Saved entries:

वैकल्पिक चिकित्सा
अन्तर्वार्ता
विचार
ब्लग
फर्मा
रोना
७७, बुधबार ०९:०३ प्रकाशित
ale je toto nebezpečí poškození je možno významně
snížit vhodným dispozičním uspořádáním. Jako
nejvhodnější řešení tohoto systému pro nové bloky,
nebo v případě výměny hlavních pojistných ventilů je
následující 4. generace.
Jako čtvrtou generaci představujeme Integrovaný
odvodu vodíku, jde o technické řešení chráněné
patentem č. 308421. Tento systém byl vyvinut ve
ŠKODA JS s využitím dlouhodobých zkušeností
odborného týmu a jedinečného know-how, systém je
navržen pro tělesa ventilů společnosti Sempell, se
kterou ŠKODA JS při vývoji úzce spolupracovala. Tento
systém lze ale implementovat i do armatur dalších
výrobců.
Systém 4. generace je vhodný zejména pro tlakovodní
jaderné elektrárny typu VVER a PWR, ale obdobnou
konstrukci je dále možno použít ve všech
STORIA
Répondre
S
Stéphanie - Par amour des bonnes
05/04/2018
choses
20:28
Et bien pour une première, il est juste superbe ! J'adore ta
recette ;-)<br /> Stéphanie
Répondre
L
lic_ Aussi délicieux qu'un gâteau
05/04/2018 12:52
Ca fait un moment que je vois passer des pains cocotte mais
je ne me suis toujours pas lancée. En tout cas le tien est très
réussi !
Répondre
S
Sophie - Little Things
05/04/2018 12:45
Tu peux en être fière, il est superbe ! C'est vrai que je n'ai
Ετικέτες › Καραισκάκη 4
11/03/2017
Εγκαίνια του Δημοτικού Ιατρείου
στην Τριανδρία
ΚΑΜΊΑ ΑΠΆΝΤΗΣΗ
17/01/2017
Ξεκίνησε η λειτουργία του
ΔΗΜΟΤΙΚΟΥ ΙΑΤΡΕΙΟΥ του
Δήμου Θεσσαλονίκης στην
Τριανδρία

**Work to be completed**:
The answer is a portion of the data. Write out exactly the line with "systém lze ale" and all lines after it.

**Output for this exercise**:
systém lze ale implementovat i do armatur dalších
výrobců.
Systém 4. generace je vhodný zejména pro tlakovodní
jaderné elektrárny typu VVER a PWR, ale obdobnou
konstrukci je dále možno použít ve všech
STORIA
Répondre
S
Stéphanie - Par amour des bonnes
05/04/2018
choses
20:28
Et bien pour une première, il est juste superbe ! J'adore ta
recette ;-)<br /> Stéphanie
Répondre
L
lic_ Aussi délicieux qu'un gâteau
05/04/2018 12:52
Ca fait un moment que je vois passer des pains cocotte mais
je ne me suis toujours pas lancée. En tout cas le tien est très
réussi !
Répondre
S
Sophie - Little Things
05/04/2018 12:45
Tu peux en être fière, il est superbe ! C'est vrai que je n'ai
Ετικέτες › Καραισκάκη 4
11/03/2017
Εγκαίνια του Δημοτικού Ιατρείου
στην Τριανδρία
ΚΑΜΊΑ ΑΠΆΝΤΗΣΗ
17/01/2017
Ξεκίνησε η λειτουργία του
ΔΗΜΟΤΙΚΟΥ ΙΑΤΡΕΙΟΥ του
Δήμου Θεσσαλονίκης στην
Τριανδρία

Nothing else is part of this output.